WOODBURY — Injuries: a word no high school athlete wants to associate with.
They are sometimes just bound to happen. Sports injuries in high school have always been a problem, and this issue continues to reach new peaks. But how can a high school athlete mitigate that risk?
According to U.S. News & World Report, there are 5.2 million sports-related injuries among high schoolers each year. A lot of these injuries happen because the athlete lacks injury prevention tactics such as proper hydration, stretching, or weight training, or they may suffer from overuse or underuse.
With injuries seemingly taking place in every sport, it begs the question: What are some good habits a high school athlete should add into their practice?
First off, students should be watching their workload. A lot of professional sports teams, the NBA for example, host lifts after games. The thought process behind this is that it will allow the body to rejuvenate and return at 100% for the following day.
Acclaimed sports researcher Paul Fabritz, who specializes in injury prevention, says, “keep your high days high and your low days low.” Using this strategy, NBA athletes have their shootaround, warm-up, game, and then lift. This allows the athlete to give their bodies a break the next day by focusing intense activities into one day rather than creating numerous high-intensity workouts.
The following day would look something like mobility and a light shootaround, which allows the athlete’s body’s recovery time.
A good way to do a high-low plan is similar to the following: Monday, Wednesday, Friday are high days, and Tuesday, Thursday, Saturday are low days, Sunday being a rest day. This will allow workouts to be consistent over time and the body will be better off.

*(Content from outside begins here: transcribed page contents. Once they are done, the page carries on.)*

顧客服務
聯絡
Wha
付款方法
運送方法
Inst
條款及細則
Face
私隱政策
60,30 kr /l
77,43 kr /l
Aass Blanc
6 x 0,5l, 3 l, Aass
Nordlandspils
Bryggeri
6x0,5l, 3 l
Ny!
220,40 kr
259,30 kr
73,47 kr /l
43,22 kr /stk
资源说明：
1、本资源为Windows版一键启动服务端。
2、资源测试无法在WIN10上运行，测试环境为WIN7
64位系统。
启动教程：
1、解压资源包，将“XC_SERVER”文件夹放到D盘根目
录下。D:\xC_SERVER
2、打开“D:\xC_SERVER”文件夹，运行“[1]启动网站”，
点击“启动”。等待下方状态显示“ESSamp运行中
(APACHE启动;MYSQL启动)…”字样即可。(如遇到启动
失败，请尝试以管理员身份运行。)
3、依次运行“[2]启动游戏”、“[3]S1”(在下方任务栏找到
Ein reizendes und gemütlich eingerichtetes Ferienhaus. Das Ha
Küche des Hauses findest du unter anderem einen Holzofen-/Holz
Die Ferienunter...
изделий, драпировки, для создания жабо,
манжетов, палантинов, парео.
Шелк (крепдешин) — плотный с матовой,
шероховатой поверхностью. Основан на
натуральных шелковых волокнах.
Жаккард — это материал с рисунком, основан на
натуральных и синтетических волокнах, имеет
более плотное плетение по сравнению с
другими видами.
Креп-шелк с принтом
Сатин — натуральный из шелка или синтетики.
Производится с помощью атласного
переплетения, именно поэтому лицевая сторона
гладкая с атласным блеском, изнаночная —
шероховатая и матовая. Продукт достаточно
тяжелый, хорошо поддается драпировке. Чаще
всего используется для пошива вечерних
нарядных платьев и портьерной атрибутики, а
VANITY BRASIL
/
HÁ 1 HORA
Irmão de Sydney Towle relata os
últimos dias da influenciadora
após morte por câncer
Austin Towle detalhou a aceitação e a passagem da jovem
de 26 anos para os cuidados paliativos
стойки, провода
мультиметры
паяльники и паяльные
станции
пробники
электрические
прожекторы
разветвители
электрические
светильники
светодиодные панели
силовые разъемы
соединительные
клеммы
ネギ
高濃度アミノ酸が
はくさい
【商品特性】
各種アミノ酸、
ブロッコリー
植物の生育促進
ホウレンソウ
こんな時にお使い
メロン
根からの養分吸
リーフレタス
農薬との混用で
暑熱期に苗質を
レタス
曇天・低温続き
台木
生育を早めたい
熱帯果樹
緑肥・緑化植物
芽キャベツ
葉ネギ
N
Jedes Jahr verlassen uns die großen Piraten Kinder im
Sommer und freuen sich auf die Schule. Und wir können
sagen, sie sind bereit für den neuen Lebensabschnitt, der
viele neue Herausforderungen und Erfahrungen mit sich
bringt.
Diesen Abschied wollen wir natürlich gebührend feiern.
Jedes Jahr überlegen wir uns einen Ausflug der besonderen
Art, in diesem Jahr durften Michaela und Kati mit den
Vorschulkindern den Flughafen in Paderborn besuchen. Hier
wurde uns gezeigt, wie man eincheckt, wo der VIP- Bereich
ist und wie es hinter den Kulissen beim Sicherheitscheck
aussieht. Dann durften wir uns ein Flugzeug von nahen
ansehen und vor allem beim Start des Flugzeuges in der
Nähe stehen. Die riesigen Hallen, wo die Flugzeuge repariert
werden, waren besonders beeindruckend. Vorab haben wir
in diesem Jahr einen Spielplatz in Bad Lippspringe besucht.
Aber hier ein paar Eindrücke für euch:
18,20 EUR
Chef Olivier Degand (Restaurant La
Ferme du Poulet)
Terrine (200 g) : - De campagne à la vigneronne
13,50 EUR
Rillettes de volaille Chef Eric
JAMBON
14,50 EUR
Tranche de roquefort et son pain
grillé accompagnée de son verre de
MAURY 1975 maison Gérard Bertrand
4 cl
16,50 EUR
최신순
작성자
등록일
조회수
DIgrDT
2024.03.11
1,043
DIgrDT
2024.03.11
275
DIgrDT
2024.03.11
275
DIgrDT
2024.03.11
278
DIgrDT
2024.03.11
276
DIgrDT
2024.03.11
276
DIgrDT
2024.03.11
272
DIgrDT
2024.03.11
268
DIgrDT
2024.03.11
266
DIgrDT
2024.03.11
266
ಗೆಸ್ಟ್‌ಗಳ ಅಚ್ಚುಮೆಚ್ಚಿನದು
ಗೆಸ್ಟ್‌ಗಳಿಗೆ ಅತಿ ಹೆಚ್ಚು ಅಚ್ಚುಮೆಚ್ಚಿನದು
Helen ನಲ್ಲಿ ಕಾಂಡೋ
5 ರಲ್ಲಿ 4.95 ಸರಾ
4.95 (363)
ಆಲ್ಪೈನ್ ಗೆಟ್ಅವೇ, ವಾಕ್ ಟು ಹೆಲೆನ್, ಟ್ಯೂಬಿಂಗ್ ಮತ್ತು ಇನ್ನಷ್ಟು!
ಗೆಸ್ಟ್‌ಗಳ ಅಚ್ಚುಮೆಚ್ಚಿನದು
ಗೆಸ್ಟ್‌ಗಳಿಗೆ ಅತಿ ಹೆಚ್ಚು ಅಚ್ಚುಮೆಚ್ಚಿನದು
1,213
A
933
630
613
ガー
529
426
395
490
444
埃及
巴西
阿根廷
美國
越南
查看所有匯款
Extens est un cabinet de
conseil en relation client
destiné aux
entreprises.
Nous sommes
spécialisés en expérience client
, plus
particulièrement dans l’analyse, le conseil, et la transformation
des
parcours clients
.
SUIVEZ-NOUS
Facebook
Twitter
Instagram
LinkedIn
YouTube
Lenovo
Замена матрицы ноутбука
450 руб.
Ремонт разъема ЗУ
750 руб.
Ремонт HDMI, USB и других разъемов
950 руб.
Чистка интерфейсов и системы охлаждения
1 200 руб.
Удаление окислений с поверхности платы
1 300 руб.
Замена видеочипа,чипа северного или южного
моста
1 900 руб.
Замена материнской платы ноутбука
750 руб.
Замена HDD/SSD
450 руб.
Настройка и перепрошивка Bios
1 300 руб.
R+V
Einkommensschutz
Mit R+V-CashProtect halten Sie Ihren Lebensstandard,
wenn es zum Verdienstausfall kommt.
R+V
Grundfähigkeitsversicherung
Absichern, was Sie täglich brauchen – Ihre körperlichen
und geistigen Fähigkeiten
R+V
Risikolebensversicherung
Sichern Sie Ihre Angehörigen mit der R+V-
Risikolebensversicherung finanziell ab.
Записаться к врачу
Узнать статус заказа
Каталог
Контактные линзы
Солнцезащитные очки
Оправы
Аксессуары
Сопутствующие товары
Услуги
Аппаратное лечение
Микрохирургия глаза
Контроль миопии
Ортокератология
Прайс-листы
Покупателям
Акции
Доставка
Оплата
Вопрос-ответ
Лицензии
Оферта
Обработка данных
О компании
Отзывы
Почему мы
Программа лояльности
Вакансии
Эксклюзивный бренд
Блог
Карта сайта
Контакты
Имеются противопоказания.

Another issue is an athlete’s sports workload.
“Overwork is a big issue because some students will be on a premier team in the offseason and their high school team,” said Dave Green, a Nonnewaug wellness instructor. “So, if there’s one part of their body they are constantly overworking, that particular body part leads to overuse injuries.”
The food the body consumes is what it runs on during athletic performance and helps the body recover after physical activity. Because food is so important, nutritionist Marc Bubbs says to make it a main priority.
According to Fabritz and Bubbs, eating foods such as proteins, carbohydrates, leafy greens, and fruits is all the body needs to run at top performance. If the athlete fills all these nutritional gaps, the performance level can increase and injury won’t be as likely to occur.
When it comes to building the body up in the weight room, an athlete needs some key guidelines to follow in order to avoid injury. Workload and nutrition are important, but there’s a missing key factor: picking up some weights.
Starting with isometrics is a great way to prepare the body for the athletic season because young athletes are holding various positions for a certain amount of time. This allows the joints, tendons, and muscles to become stronger and work as a whole together.
According to Fabritz, some examples of isometric exercises include wall sits, rear foot elevated lunges, squats, and calf raises.
After young athletes know their base is strong enough to withstand heavier lifting, they can move into that realm.
According to Healthline, a basic hinge of the hips exercise for the posterior chain muscle groups (the back side of the body) is all high schoolers need. A Romanian deadlift, single leg RDL, Nordic hamstring curl, or leg curl are all good exercises for this purpose.
According to Masterclass, for anterior chain muscle groups (front side of the body muscle groups) good options would be squats, leg press, Bulgarian split squats, hack squat, or leg extensions, all of which are helpful in building a strong base for high school athletics.
“I think core and balance are very important,” said NHS athletic trainer Sean McGee. “Lunges, planks, any single-leg squat, any lateral movement are all really good.”
According to Fabritz, another common injury high school athletes see involves the upper body. Athletes have a variety of ways to combat and protect against this type of injury. Options for a push exercise would be bench press, single arm dumbbell press, chest fly, or push-ups. For a pull exercise, ideas include pull-ups, lateral pull-down, single dumbbell row, or a cable row.
As an athlete, the stronger you become, the less you have to worry about these injuries. The ankle and knees are big injuries in high school sports, however, as you build the strength up in your body it’s less likely to take place.